■ WORK INSTRUCTIONS: A faithful copy is needed of the lines below from the one with "JH KUSMARGANA" up to and including the one with "Rynek pracy"; set it down with no pictures and no other lines.

EXERCISE INPUT section start

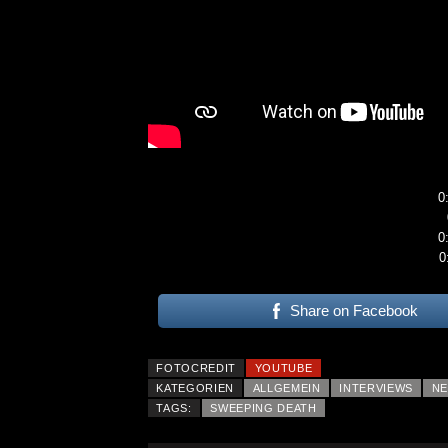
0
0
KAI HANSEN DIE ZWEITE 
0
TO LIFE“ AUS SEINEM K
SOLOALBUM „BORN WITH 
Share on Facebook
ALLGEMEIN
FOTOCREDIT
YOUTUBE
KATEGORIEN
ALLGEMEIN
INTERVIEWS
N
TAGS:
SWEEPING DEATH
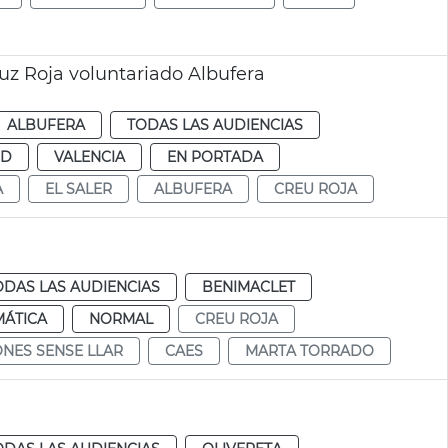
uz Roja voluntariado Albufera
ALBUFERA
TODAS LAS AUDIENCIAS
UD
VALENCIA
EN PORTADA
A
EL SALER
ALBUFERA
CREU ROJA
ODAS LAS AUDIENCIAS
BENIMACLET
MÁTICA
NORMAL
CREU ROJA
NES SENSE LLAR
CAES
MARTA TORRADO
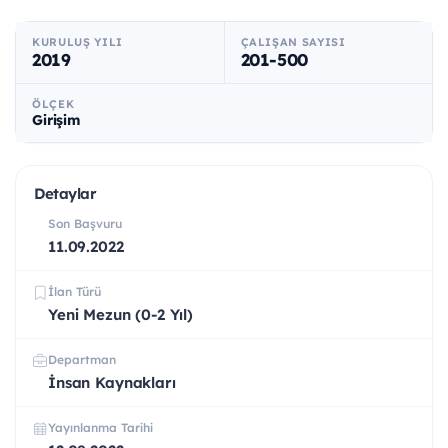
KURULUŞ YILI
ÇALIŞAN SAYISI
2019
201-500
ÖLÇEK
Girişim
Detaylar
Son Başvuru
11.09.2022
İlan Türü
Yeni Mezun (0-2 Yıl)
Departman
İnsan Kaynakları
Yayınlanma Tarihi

EXERCISE INPUT section end
EXERCISE INPUT section start

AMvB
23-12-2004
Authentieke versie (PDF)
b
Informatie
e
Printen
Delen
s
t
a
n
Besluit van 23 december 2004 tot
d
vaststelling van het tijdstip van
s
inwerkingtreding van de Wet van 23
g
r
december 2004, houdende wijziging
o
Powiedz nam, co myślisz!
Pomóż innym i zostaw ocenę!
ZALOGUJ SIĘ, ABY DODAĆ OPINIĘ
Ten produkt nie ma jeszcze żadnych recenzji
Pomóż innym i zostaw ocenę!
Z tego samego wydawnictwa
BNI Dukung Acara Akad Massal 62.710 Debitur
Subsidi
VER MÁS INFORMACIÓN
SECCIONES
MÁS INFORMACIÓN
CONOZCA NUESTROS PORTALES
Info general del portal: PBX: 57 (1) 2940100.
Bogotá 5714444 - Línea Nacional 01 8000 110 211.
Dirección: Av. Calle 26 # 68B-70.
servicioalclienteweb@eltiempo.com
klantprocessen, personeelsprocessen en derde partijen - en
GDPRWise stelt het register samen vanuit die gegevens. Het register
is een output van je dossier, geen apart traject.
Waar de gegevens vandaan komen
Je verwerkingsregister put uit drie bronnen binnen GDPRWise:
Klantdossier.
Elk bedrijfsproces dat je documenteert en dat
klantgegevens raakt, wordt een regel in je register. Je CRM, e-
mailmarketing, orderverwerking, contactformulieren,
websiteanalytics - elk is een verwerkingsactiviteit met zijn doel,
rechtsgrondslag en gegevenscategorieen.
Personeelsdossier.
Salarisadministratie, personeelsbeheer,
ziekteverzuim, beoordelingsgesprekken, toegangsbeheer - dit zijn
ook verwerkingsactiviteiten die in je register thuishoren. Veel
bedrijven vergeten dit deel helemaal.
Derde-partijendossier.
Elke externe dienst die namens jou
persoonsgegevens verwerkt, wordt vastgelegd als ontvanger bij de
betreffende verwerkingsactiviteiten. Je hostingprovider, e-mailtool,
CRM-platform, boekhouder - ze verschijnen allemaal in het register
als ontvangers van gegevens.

EXERCISE INPUT section end
EXERCISE INPUT section start

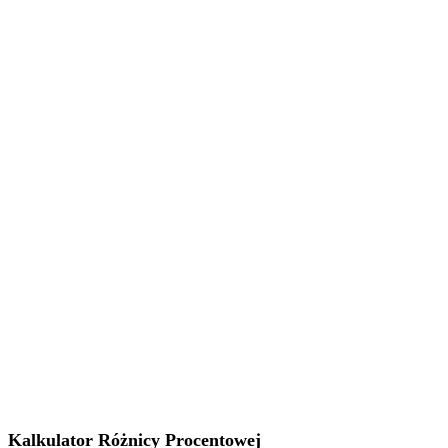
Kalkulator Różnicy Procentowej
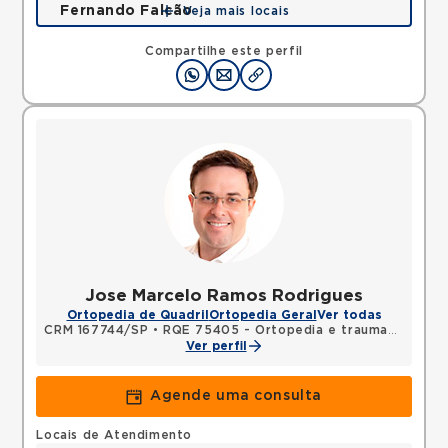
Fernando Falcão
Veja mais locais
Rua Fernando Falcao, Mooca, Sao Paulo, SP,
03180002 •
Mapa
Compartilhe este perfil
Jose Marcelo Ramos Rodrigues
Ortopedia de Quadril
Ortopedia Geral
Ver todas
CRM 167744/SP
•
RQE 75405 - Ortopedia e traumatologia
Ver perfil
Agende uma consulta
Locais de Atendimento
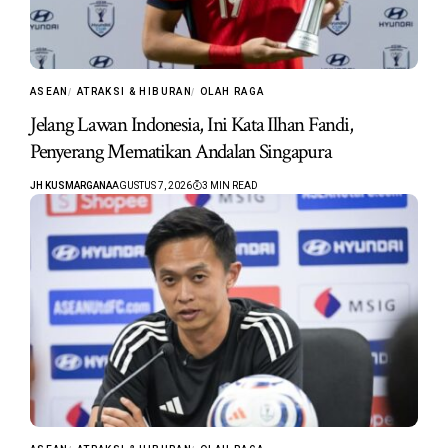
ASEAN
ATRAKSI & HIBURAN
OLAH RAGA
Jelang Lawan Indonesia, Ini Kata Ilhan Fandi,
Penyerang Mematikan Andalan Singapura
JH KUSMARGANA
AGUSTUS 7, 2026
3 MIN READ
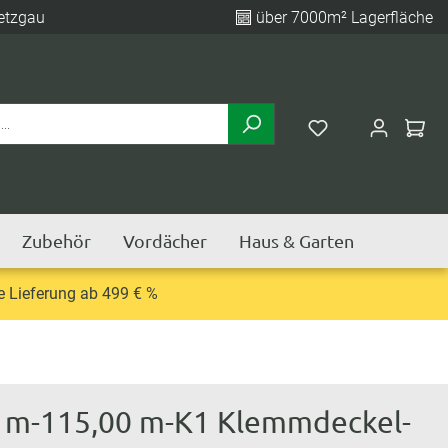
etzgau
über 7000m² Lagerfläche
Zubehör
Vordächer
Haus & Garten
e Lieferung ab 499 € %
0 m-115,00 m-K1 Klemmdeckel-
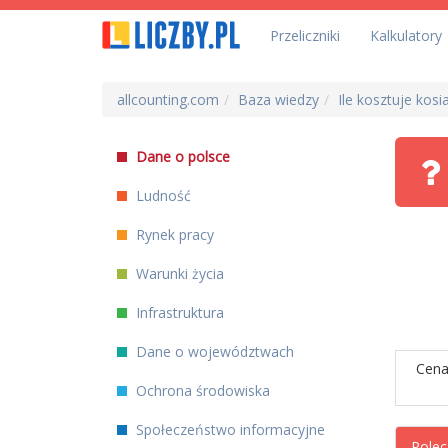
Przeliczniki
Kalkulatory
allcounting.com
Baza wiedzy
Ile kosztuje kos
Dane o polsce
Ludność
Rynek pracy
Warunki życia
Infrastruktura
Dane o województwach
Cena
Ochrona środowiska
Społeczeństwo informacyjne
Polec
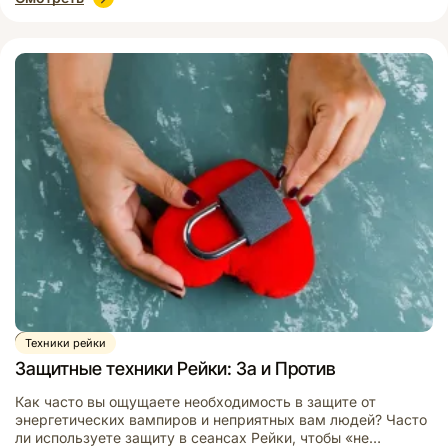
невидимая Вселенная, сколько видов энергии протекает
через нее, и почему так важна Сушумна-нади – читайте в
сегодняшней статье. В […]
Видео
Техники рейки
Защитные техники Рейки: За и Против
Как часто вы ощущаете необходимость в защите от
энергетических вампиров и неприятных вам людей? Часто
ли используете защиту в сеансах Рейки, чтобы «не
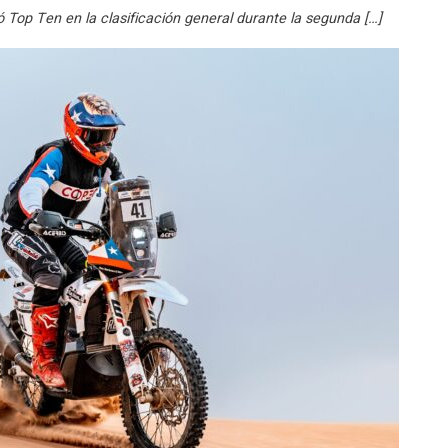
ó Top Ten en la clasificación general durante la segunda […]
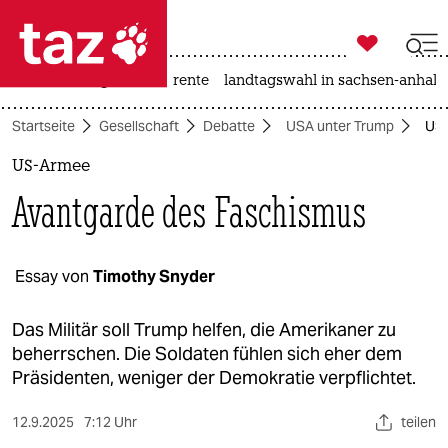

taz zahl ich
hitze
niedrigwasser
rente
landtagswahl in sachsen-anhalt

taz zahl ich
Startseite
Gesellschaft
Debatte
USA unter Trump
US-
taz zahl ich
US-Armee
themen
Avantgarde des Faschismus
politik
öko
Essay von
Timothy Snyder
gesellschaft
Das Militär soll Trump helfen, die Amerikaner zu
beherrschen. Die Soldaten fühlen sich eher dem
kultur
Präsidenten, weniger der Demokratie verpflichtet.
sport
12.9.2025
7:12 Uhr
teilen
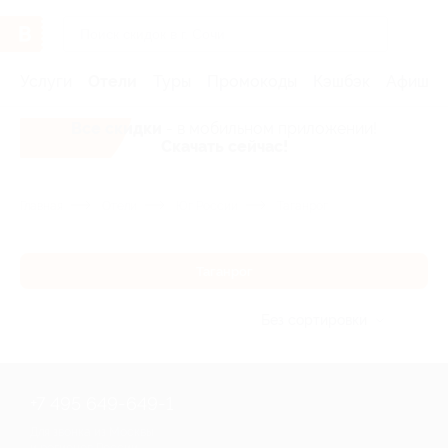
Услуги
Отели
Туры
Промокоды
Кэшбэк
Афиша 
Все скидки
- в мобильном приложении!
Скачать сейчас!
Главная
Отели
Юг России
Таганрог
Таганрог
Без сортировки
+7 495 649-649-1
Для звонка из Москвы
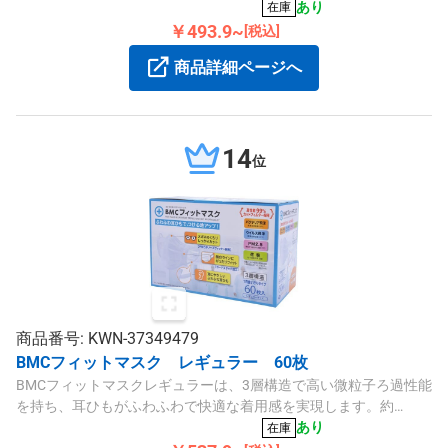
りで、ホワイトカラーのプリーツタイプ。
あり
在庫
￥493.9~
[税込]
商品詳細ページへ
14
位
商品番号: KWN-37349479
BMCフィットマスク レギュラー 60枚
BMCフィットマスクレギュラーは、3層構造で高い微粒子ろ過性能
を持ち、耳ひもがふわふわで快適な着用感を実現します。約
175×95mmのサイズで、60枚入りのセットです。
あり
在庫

EXERCISE INPUT section end

■ ANSWER TO THE PROBLEM:
JH KUSMARGANA
AGUSTUS 7, 2026
3 MIN READ
etzgau
über 7000m² Lagerfläche
Zubehör
Vordächer
Haus & Garten
e Lieferung ab 499 € %
0 m-115,00 m-K1 Klemmdeckel-
Przeliczniki
Kalkulatory
allcounting.com
Baza wiedzy
Ile kosztuje kos
Dane o polsce
Ludność
Rynek pracy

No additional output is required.